The time has long passed when I had to concede that I would never shoot film again.  Hardly a wrench, for me.  Unlike a lot of self-declared film-nostalgists, I did actually get through a fair amount of the stuff (averaged out, around three medium-format rolls of colour negative a week, plus a diminishing amount of home-processed 35mm and medium-format black and white) and it cost me deep in the purse, as they used to say in the old film-era ballads.  I've already described the horror of the darkroom, so won't go there again.

And yet I still have film cameras cluttering the house, ranging from cute little Olympus pocket cameras (Mju and XA), through various old "folders", box cameras, and a couple of SLRs, to my Fuji GS645S, the film camera with which I had the most extended romance.  All of which I bought second-hand (more likely, third- or fourth-hand).  It's hard to recall now, but film cameras used to be robust enough to have many owners over several decades, and were cheap.  The Agfa Isolette folder I used for the project that became the book Downward Skies --  with top of the range f/3.5 Solinar lens and Synchro-Compur shutter -- was made in 1954 (same year as me) and cost me £15 in 2001.

It's a shame they won't get any more use, but none of them is worth enough to sell on, and practically impossible to give away.  Here, please take this device off my hands that -- if you use it -- will cost you more money over a single year in film and processing than the price of decent digital camera! Um, no thanks.

However, I know there are people out there who still use or would like to use film, and in the spirit of the traditional card placed in the window of a corner-shop, I make them this offer:

Mamiya C330f  (incl. Beattie screen, collapsible viewfinder, soft case, body cap, manual)
80mm lens (silver)
55mm lens (black)
180mm lens (black w. original leather case)
Porrofinder (damaged mirror but useable)
Porrofinder, metered
Paramender (fixes parallax)
Right-angle grip with release button
Mamiya quick release plate

WHOLE LOT sold as kit:  to you, dear reader, £350

The Mamiya C330f is the real deal, a twin-lens reflex with interchangeable lenses, and capable of the very highest quality in medium-format photography.  All metal, all beautifully machined, totally robust.  With the grip and porrofinder attached, you can even use it hand-held, which I usually did.  It looks great on top of a tripod, though, if you're that way inclined; it says "serious photographer at work" almost as much as a view camera.  The Beattie screen is simply magic, and brightens up the viewfinder to an amazing degree.
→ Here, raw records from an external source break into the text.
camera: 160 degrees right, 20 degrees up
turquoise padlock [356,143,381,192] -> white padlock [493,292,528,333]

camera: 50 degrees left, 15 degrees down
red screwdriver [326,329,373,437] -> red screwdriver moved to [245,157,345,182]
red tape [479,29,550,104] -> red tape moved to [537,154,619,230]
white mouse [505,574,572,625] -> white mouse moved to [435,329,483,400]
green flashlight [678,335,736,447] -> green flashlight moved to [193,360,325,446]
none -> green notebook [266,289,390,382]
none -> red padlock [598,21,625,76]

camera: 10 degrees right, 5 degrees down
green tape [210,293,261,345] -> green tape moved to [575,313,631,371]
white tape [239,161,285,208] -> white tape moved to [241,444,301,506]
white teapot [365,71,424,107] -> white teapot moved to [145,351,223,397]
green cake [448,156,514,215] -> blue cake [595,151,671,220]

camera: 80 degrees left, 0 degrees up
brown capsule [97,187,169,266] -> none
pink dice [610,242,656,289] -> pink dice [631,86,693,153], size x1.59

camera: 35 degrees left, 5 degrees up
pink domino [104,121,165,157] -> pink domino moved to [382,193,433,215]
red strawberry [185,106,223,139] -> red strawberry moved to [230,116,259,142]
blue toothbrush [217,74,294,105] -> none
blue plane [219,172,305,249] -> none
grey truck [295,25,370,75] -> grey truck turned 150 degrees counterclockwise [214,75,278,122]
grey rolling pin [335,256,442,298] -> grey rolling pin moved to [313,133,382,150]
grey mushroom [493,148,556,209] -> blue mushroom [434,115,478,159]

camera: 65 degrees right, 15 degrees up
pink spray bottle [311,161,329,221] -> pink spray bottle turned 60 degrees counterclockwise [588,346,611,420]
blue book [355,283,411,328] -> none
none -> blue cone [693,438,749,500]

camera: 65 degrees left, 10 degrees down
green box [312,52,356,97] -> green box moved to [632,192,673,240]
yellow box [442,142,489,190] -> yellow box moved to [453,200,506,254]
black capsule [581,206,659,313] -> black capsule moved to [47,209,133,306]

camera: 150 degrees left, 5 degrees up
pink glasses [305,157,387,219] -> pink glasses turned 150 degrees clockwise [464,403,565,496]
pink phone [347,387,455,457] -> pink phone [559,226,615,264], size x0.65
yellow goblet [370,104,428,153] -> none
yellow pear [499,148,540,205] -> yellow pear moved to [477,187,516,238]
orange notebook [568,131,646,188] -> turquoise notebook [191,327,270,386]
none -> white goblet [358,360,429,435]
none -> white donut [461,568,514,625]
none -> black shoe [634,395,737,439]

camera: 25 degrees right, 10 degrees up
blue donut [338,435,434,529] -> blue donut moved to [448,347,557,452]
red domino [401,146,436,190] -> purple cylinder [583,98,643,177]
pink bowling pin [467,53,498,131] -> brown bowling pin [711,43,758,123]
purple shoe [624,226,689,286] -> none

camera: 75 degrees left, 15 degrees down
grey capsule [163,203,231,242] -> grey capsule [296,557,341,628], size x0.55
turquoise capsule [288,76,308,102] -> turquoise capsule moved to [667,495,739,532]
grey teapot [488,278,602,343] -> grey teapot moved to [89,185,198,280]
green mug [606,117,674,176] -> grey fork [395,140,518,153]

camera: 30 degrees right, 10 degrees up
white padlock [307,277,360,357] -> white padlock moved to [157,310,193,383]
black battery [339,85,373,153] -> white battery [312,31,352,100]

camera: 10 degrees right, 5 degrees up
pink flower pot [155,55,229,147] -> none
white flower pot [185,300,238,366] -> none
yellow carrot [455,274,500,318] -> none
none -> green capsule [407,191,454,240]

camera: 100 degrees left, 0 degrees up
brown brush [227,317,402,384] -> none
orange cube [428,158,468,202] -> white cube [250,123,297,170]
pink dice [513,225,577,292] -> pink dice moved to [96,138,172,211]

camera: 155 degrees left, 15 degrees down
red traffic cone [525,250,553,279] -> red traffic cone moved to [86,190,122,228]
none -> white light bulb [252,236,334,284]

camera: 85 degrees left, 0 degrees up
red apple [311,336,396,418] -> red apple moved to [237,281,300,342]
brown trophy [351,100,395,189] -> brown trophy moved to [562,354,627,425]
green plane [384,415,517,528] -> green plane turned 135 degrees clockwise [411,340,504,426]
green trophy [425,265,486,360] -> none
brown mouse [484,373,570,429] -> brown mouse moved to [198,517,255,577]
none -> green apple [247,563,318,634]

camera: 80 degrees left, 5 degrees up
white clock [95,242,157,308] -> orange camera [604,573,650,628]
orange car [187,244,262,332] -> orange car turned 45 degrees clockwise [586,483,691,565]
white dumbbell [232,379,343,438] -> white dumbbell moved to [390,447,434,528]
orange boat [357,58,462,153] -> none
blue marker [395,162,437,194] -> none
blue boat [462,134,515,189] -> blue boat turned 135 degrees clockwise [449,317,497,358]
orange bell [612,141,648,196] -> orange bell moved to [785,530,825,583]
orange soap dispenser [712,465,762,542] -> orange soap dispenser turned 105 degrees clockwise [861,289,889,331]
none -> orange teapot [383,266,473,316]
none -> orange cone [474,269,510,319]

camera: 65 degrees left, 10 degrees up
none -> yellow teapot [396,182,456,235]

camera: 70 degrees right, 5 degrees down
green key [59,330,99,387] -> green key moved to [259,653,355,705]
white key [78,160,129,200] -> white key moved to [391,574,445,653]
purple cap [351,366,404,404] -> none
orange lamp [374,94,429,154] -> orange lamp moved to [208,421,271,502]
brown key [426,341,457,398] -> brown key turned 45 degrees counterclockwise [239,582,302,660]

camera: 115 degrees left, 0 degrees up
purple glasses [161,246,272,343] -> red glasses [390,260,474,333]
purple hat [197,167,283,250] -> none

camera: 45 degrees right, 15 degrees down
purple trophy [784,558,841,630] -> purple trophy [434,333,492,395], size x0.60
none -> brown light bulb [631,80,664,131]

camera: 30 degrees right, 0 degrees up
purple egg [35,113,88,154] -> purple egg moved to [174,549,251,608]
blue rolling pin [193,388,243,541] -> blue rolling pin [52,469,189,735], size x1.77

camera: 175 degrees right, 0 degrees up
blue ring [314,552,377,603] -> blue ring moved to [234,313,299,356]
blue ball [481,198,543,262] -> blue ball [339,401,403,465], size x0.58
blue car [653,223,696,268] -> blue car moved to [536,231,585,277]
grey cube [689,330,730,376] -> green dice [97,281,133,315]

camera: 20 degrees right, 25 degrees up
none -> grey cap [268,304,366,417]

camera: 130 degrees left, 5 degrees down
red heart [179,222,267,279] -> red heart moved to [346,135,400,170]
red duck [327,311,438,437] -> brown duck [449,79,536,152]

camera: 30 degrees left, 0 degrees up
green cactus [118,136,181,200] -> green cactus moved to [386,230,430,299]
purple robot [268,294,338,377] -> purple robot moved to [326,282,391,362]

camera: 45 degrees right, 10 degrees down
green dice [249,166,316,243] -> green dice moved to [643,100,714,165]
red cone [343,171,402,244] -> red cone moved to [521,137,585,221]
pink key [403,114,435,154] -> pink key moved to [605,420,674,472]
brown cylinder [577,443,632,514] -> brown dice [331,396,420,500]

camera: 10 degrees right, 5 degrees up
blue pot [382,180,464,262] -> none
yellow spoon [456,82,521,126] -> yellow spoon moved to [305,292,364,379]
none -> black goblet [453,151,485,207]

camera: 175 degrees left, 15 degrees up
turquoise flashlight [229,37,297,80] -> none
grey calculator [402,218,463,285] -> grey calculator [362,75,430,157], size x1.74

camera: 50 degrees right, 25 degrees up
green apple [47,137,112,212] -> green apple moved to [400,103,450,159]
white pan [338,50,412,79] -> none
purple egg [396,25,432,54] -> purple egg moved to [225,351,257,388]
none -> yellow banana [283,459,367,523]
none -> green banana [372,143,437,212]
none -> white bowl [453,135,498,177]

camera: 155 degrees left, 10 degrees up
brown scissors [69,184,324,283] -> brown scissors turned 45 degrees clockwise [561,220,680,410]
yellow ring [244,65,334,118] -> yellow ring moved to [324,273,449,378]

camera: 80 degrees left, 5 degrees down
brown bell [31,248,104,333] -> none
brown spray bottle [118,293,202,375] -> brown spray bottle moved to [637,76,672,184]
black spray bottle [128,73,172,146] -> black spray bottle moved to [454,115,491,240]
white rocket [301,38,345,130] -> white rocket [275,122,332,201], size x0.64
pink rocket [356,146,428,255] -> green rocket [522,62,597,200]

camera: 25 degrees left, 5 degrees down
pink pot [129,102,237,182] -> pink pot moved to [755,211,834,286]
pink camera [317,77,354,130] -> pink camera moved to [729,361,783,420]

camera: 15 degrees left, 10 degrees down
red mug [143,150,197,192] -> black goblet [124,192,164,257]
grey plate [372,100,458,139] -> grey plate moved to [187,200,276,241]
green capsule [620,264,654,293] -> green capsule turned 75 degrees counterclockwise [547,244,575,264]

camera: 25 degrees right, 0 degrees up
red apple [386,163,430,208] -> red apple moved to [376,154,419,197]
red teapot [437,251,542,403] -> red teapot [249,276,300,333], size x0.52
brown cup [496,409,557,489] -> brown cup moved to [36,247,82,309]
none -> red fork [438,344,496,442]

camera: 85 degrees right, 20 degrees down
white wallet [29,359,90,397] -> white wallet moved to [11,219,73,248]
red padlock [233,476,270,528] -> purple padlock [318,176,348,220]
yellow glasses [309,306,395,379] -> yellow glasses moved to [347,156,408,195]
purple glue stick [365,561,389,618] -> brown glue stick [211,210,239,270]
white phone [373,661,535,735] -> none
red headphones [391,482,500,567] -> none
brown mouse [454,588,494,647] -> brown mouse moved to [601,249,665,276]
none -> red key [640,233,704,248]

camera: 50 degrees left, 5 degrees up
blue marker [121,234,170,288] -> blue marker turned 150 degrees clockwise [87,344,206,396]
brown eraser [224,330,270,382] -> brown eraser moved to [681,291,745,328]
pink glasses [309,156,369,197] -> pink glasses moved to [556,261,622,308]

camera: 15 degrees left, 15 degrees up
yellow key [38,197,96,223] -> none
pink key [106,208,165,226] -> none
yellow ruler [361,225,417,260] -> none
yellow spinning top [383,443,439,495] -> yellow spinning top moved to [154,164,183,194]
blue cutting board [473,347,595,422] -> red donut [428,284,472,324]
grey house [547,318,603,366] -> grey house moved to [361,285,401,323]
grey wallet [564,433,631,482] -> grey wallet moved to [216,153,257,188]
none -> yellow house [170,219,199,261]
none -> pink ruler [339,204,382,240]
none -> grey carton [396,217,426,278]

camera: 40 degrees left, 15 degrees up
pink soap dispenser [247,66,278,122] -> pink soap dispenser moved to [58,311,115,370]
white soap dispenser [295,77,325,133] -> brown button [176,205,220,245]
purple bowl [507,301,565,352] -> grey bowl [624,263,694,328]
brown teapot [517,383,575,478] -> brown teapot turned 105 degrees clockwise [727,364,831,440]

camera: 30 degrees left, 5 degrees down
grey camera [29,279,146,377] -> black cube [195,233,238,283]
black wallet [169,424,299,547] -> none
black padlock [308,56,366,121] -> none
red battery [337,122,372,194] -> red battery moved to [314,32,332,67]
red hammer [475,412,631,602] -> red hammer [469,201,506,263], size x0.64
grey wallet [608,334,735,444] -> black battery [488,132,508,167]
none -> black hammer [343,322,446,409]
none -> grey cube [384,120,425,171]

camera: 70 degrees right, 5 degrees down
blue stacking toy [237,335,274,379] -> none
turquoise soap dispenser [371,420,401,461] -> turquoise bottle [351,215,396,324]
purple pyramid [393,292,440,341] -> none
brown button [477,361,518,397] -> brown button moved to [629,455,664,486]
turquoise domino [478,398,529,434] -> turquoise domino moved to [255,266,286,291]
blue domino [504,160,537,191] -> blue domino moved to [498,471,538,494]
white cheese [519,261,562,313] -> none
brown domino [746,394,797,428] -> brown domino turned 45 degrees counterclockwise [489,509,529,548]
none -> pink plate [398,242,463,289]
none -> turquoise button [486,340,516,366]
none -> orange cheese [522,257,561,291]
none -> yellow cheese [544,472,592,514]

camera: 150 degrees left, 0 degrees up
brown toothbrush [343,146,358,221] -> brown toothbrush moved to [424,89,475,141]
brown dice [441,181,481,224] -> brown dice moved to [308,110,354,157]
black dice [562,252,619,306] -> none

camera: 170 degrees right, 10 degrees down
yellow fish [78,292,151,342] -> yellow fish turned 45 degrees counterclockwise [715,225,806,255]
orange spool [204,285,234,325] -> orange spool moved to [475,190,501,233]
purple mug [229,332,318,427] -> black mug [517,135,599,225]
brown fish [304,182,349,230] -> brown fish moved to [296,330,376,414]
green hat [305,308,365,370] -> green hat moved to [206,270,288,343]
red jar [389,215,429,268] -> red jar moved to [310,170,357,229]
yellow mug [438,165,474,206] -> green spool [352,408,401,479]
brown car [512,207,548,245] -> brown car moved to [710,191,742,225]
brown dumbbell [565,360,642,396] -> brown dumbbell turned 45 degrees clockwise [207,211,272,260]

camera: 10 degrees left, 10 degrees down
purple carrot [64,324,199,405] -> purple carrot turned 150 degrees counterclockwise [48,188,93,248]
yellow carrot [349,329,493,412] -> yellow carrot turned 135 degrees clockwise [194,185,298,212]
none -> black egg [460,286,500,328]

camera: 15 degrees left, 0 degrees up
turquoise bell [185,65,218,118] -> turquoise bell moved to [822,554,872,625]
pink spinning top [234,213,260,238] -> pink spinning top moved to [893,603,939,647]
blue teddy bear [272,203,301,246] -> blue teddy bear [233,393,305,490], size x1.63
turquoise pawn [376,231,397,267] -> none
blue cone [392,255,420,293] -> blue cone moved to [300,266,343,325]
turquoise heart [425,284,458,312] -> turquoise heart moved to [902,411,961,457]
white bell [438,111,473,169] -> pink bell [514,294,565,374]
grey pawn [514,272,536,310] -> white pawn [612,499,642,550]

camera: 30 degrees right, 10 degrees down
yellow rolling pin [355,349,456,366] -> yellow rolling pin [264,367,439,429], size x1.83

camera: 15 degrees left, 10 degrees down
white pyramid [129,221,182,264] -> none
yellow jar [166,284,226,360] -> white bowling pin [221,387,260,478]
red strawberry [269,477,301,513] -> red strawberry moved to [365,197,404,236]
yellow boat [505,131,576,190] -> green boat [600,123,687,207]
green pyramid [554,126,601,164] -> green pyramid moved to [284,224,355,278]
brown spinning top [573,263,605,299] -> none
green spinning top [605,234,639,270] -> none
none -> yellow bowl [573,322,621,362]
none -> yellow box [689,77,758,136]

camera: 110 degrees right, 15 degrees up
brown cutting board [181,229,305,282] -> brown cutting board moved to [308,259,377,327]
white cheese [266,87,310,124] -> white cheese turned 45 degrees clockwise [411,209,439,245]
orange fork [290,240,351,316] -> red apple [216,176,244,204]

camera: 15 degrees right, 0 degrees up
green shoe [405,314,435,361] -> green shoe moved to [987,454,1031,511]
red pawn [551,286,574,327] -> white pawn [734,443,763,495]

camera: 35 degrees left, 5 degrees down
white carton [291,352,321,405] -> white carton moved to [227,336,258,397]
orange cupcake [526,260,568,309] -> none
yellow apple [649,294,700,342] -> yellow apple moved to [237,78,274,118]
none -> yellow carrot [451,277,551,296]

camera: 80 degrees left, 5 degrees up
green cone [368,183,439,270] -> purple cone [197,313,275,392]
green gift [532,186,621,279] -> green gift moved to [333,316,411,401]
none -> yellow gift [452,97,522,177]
This may have to be UK only, but we can discuss that: it's mainly a question of the cost of packing and postage. PayPal preferred. Anyone interested should contact me via email. If you don't have my email address, leave a comment with your email address  (I will delete your comment immediately on receipt).  Preference to long-term commenters.  As they used to say in the Exchange & Mart:  no time-wasters, please!

I also have a WANTED card to put in the window:

Does anyone have any unwanted old Instamatic (110) size transparencies in their mounts (or even just the mounts)?  I need to scan some old 110 negatives, and that seems the most practical way of doing it. I also need one of those Instamatic transparency adapters, to make them the same size as a 35mm transparency (I know Gepe used to make them).  If you can help (or have a better suggestion for scanning 110 negatives), please contact me as above.



eeyorn said...

Could you not found 'The Chisholm Collection' of no longer useful, but still beautifully crafted artifacts, to be based at the University?

Posterity beckons!!!

Mike C. said...

As it happens, there is such a thing, though I'd never presume to put my name on it. Our library was a pioneer in the field of automation, having developed an in-house system as early as the late 1960s. We have cupboards full of redundant, pioneer-era gizmos (punched card machines, paper tape re-reelers, etc.) which are both beautifully crafted (usually in steel and wood) and utterly useless.

I was the proud recipient of our very first PC in 1985 -- an IBM with two 5.25" floppy drives, 640K of RAM (!), and a gorgeous, tactile *metal* keyboard. Also now in the cupboard -- it looks like it was designed for a 1950s sci-fi movie.